All Topics / Finance / Margin Lending- Shares
Having never dealt with Margin Lending, I was just wondering if anyone out there had a brief explanation of how it works.
State Manager
Wholesale Mortgage Lender that deals only with brokers.
20 years in Finance Industry
You get approval for a maximum margin loan amount, say $20,000. An interest rate will be attached to amounts drawn down – say around 8%.
Lenders will allocate a gearing percentage to a range of stocks according to their risk weightings. For example, CBA might be 80%.
Let’s say you decide to buy 500 CBA shares at $35 each, the total purchase price excluding fees would be $17,500. You don’t have this much or don’t want to put this much into the purchase so you decide to use your margin loan to the maximum allowed.
CBA is weighted at 80% so you need to put in $3,500 of your own money (and pay the fees). The balance, $14,000, will be drawn from your margin loan and will cost you 8% per annum. You will still have a $6,000 balance in the margin loan account for future purchases.
If the share price increases, the LVR decreases allowing you to buy more.

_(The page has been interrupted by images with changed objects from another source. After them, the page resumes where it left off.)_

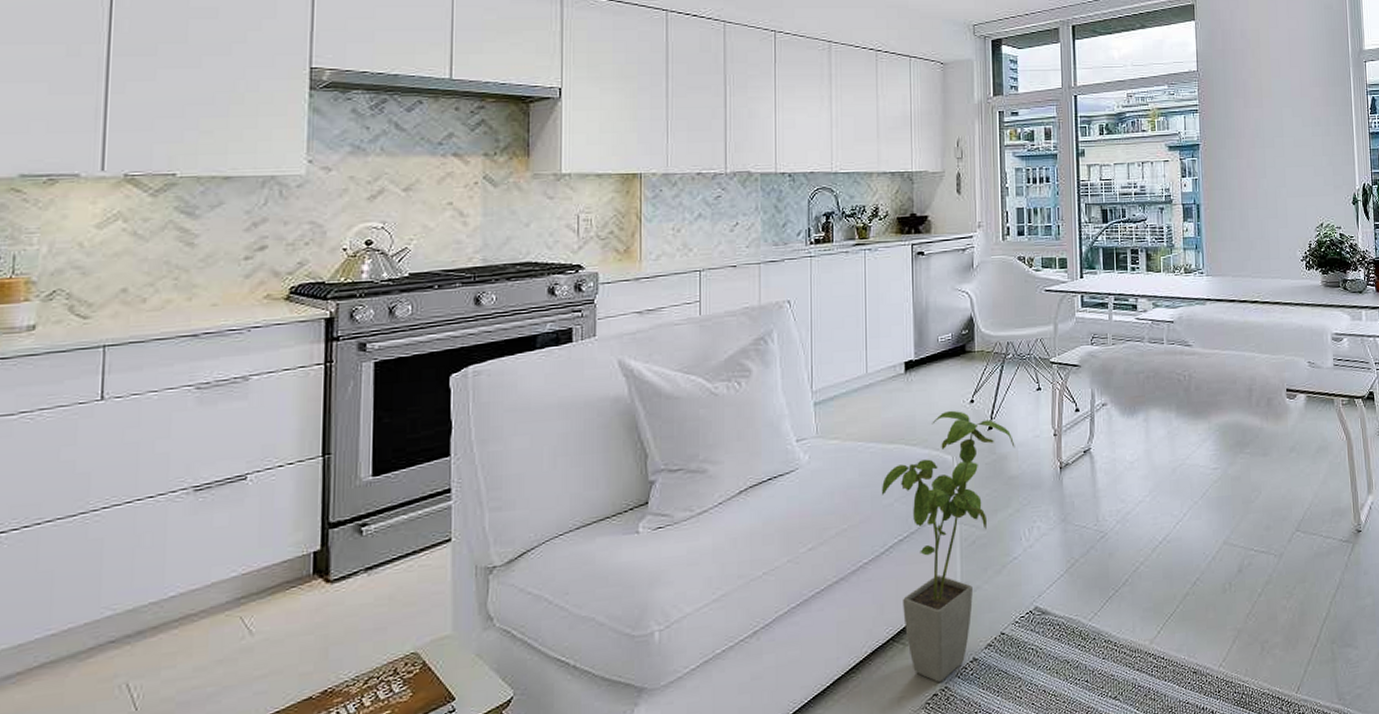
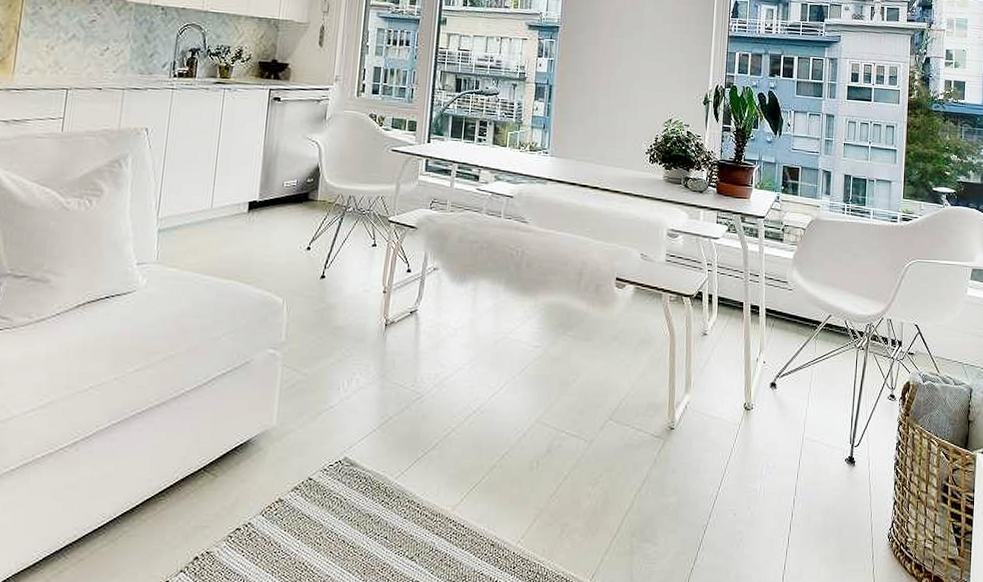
house plant: present [881,410,1015,683] -> none [210,254,345,518]

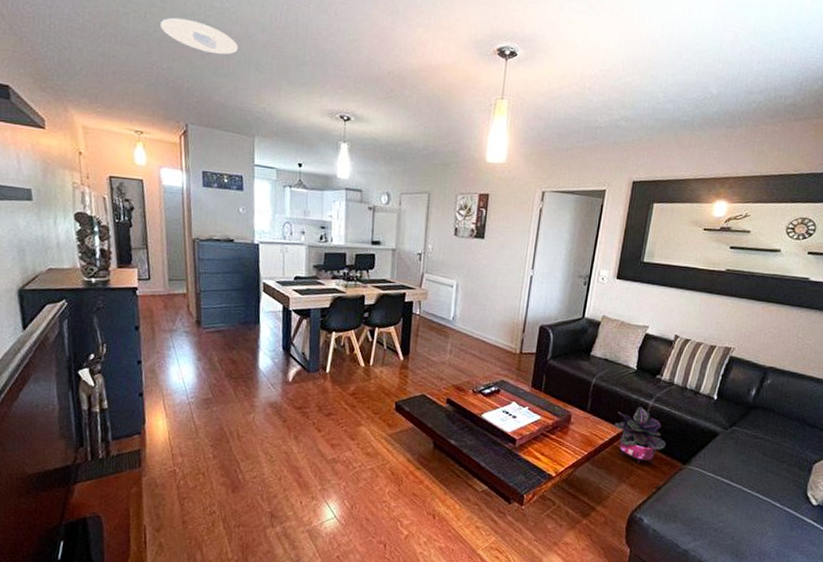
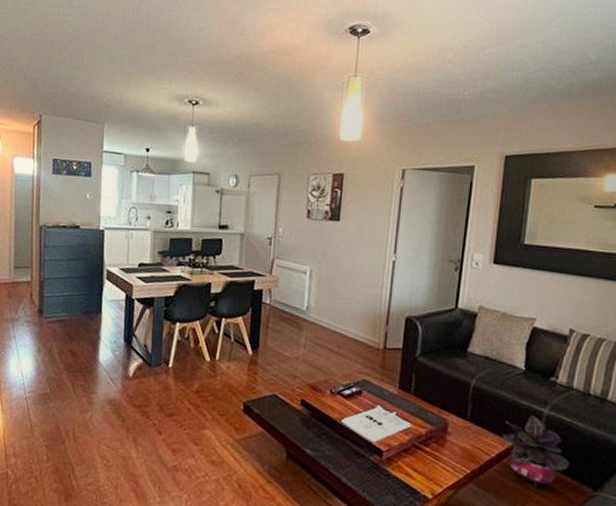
recessed light: present [160,17,239,55] -> none [22,17,93,49]

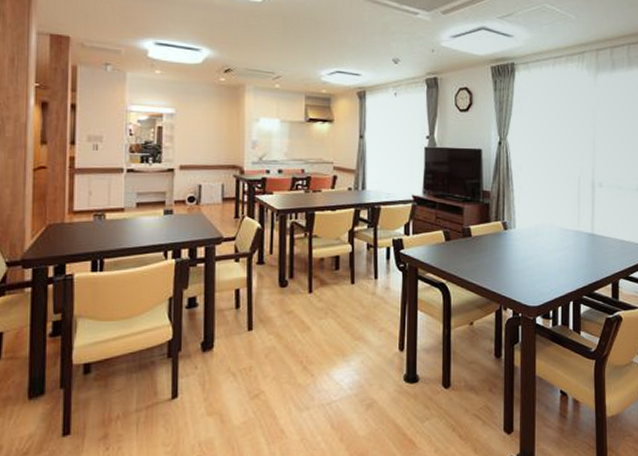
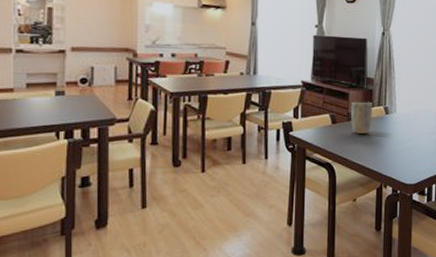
plant pot: none [465,216,490,253] -> present [350,102,373,135]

In some margin loans, your balance will also be increased. If the prices decrease, the LVR increases. As you have available funds in your margin loan, you might not be required to do anything but you will often experience a margin call.
A margin call is where the lender will ask you to put in more money to bring the LVR back down to 80%. They usually hold a direct debit authority for the interest payments so they can also just draw the margin call funds from your transaction account if required.
The interest on the margin loan is tax deductible but you will need to have dividends or share price growth that exceed the cost of funds by an acceptable margin to make this investment worthwhile.
Robert Bou-Hamdan
Mortgage AdviserHey Rob, Thanks for the explanation.
Another question. How do Margin Lenders work out what shares are okay to lend against. What if somebody had $3mil worth of shares in a company thats share price is around the 0.60c mark would lenders look at this even with a really low lvr (20% mark).
Thanks
State Manager
Wholesale Mortgage Lender that deals only with brokers.
20 years in Finance Industry
It has nothing to do with volume and price. The margin lenders assess the actual companies and assign a risk-weighting to them. These often change.
You will find that most available shares are blue-chips or large organisations. Have a look at Commonwealth Securities for a good explanation with examples…
http://www.comsec.com.au/PublicAccess/default.asp?Page=MLD
A list of their acceptable shares can be viewed by running your mouse over ‘Accepted Security’ and then clicking ‘Accepted Shares’.